The best thing to do in any case is to follow the directions provided in the message, if it differs from these standard default messages. Local responders and the command post will do their best to provide you with the most accurate and safest course of action during any emergency.

Now take a minute to learn how to stay informed, by receiving AtHoc alerts. If you are not sure how to update your contact info, follow these steps:

  1. From a government computer, open AtHoc Self Service by opening the system tray next to the “clock” and find the white and purple AtHoc icon that looks like the planet Saturn,
  2. Click “Access Self Service”.
  3. From that website you will be able to update and add numerous email addresses, telephone, and cellphone numbers for AtHoc to notify you.
  4. Don’t forget to hit save at the top when you are done. That’s it! Or is it?

You very likely don’t live on Buckley SFB, so how do you get emergency notifications for where you and your loved ones live and work?

  1. Visit the Colorado Division of Homeland Security & Emergency Management (CO DHSEM) website:
  2. Scroll down to find the specific county you live in. For example, if you live in Arapahoe County, you’ll see a link next to Arapahoe County that says “Arapahoe Alerts”
  3. Click on your counties Alert System link to find the sign-up page.
  4. Simply enter your contact information and hit save and now you’re ready to stay informed through your specific off-base Emergency Alert System.  

Additionally, the Department of the Air Force employs standardized Attack Warning Signals in the form of color codes for a nation-state or large-scale attack that is directed at military installations. This would be the worst-case scenario, like a strategic attack between nuclear powers. While not as likely as a Tornado, the basic knowledge of what these mean and what actions to take is still very valuable.

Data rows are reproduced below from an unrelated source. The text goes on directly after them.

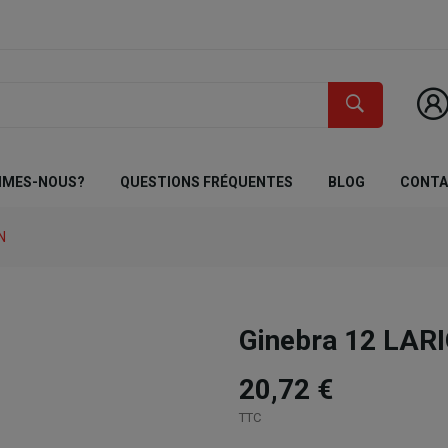
MMES-NOUS?
QUESTIONS FRÉQUENTES
BLOG
CONT
N
Ginebra 12 LARI
20,72 €
TTC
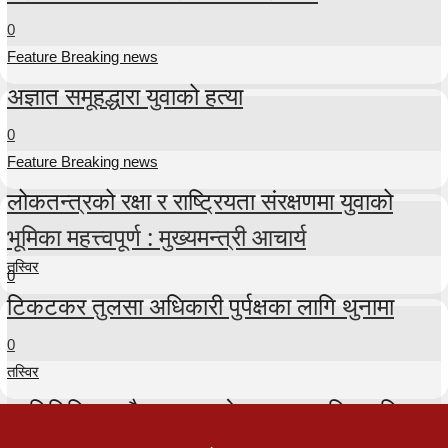
0
Feature Breaking news
अज्ञात समूहद्धारा युवाको हत्या
0
Feature Breaking news
लोकतन्त्रको रक्षा र राष्ट्रियता संरक्षणमा युवाको
भूमिका महत्त्वपूर्ण : मुख्यमन्त्री आचार्य
तस्विर
0
टिकटकर तुलसा अधिकारी पुर्पक्षका लागि थुनामा
0
तस्विर
प्रतिनिधिसभा बैठक २५ गते सम्मका लागि स्थगित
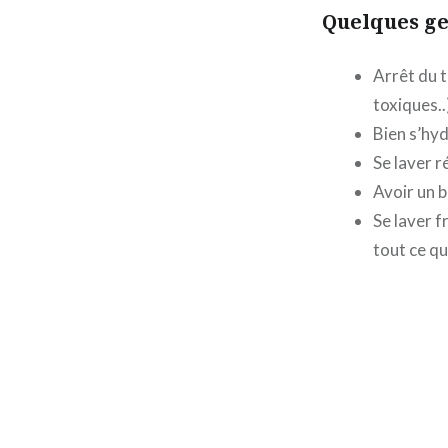
Quelques ge
Arrêt du t
toxiques..
Bien s’hyd
Se laver 
Avoir un b
Se laver 
tout ce qu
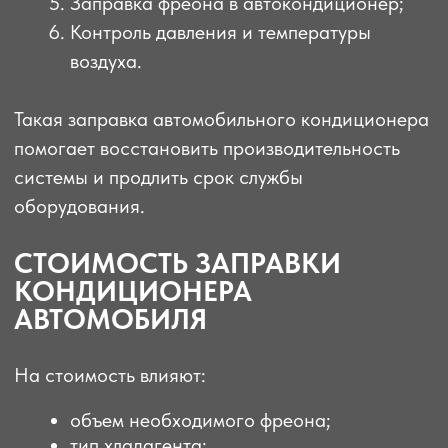
Результат работ
ФОТОГРАФИИ
ЗАПИСАТЬСЯ НА
ЗАПРАВКУ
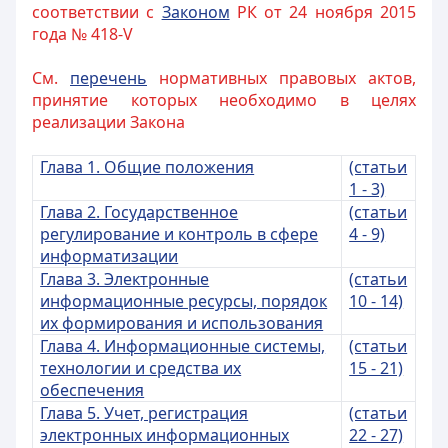
соответствии с
Законом
РК от 24 ноября 2015
года № 418-V
См.
перечень
нормативных правовых актов,
принятие которых необходимо в целях
реализации Закона
Глава 1. Общие положения
(статьи
1 - 3)
Глава 2. Государственное
(статьи
регулирование и контроль в сфере
4 - 9)
информатизации
Глава 3. Электронные
(статьи
информационные ресурсы, порядок
10 - 14)
их формирования и использования
Глава 4. Информационные системы,
(статьи
технологии и средства их
15 - 21)
обеспечения
Глава 5. Учет, регистрация
(статьи
электронных информационных
22 - 27)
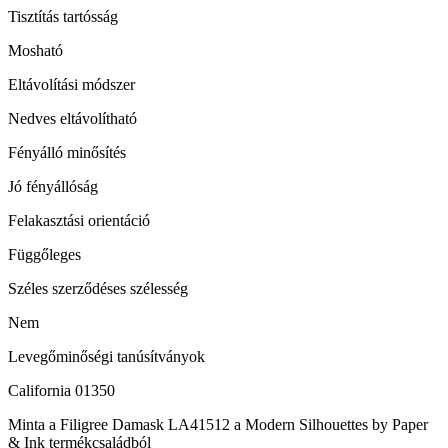
Tisztítás tartósság
Mosható
Eltávolítási módszer
Nedves eltávolítható
Fényálló minősítés
Jó fényállóság
Felakasztási orientáció
Függőleges
Széles szerződéses szélesség
Nem
Levegőminőségi tanúsítványok
California 01350
Minta a Filigree Damask LA41512 a Modern Silhouettes by Paper
& Ink termékcsaládból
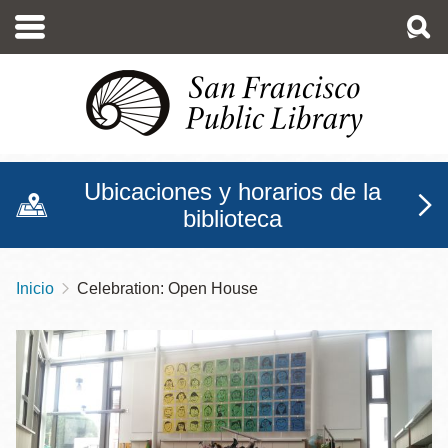
Pasar
al
contenido
principal
Ubicaciones y horarios de la
biblioteca
Inicio
Celebration: Open House
Sobrescribir
enlaces
de
ayuda
a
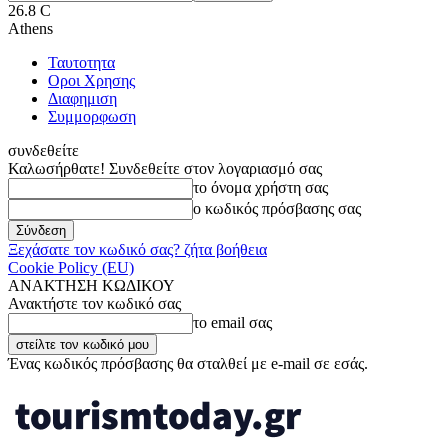
26.8
C
Athens
Ταυτοτητα
Οροι Χρησης
Διαφημιση
Συμμορφωση
συνδεθείτε
Καλωσήρθατε! Συνδεθείτε στον λογαριασμό σας
το όνομα χρήστη σας
ο κωδικός πρόσβασης σας
Ξεχάσατε τον κωδικό σας? ζήτα βοήθεια
Cookie Policy (EU)
ΑΝΑΚΤΗΣΗ ΚΩΔΙΚΟΥ
Ανακτήστε τον κωδικό σας
το email σας
Ένας κωδικός πρόσβασης θα σταλθεί με e-mail σε εσάς.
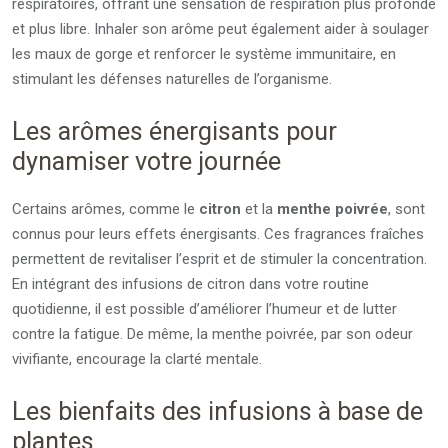
respiratoires, offrant une sensation de respiration plus profonde
et plus libre. Inhaler son arôme peut également aider à soulager
les maux de gorge et renforcer le système immunitaire, en
stimulant les défenses naturelles de l’organisme.
Les arômes énergisants pour
dynamiser votre journée
Certains arômes, comme le
citron
et la
menthe poivrée
, sont
connus pour leurs effets énergisants. Ces fragrances fraîches
permettent de revitaliser l’esprit et de stimuler la concentration.
En intégrant des infusions de citron dans votre routine
quotidienne, il est possible d’améliorer l’humeur et de lutter
contre la fatigue. De même, la menthe poivrée, par son odeur
vivifiante, encourage la clarté mentale.
Les bienfaits des infusions à base de
plantes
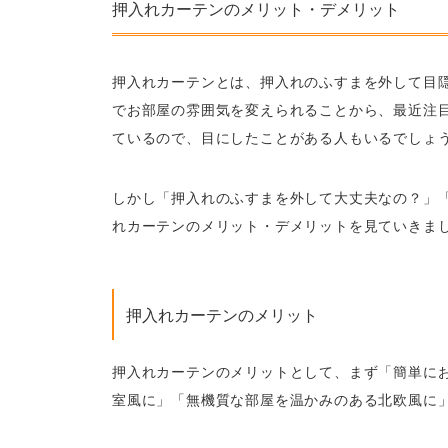
押入れカーテンのメリット・デメリット
押入れカーテンとは、押入れのふすまを外して目隠
でお部屋の雰囲気を変えられることから、最近注目
ているので、目にしたことがある人もいるでしょ
しかし「押入れのふすまを外して大丈夫なの？」
れカーテンのメリット・デメリットを見ていきま
押入れカーテンのメリット
押入れカーテンのメリットとして、まず「簡単に
室風に」「無機質な部屋を温かみのある北欧風に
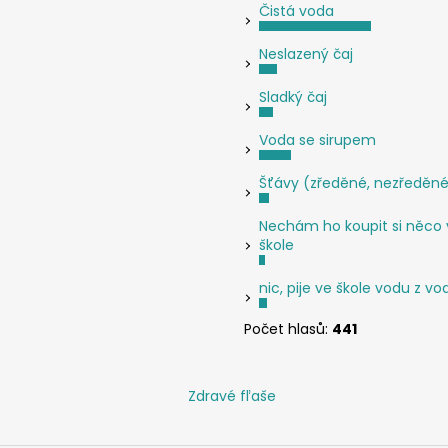
Čistá voda
Neslazený čaj
Sladký čaj
Voda se sirupem
Šťávy (zředěné, nezředěn
Nechám ho koupit si něco 
škole
nic, pije ve škole vodu z v
Počet hlasů:
441
Zdravé fľaše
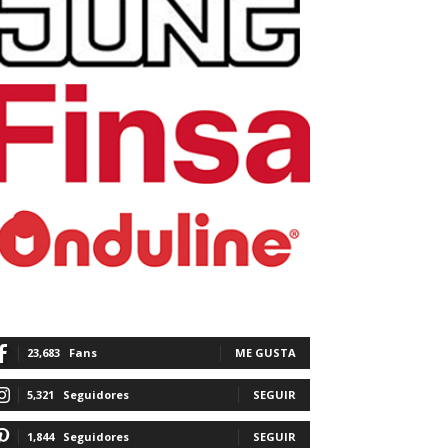
23,683
Fans
ME GUSTA
5,321
Seguidores
SEGUIR
1,844
Seguidores
SEGUIR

  • Alarm Green, attack is not probable, day to day operations
  • Alarm Yellow, attack is probable in less than 30 minutes
  • Alarm Red - Air Attack, attack is imminent by aircraft or missiles
  • Alarm Red - Ground Attack, attack is imminent by ground forces
  • Alarm Black, attack is over, but hazards might exist, such as contamination or unexploded ordnance

The Be Ready visual aid for Attack Warning Signals provides some basic steps for actions to take under each of these conditions. In this scenario, there will also be additional messaging to accompany this type of escalation provided through the chain of command.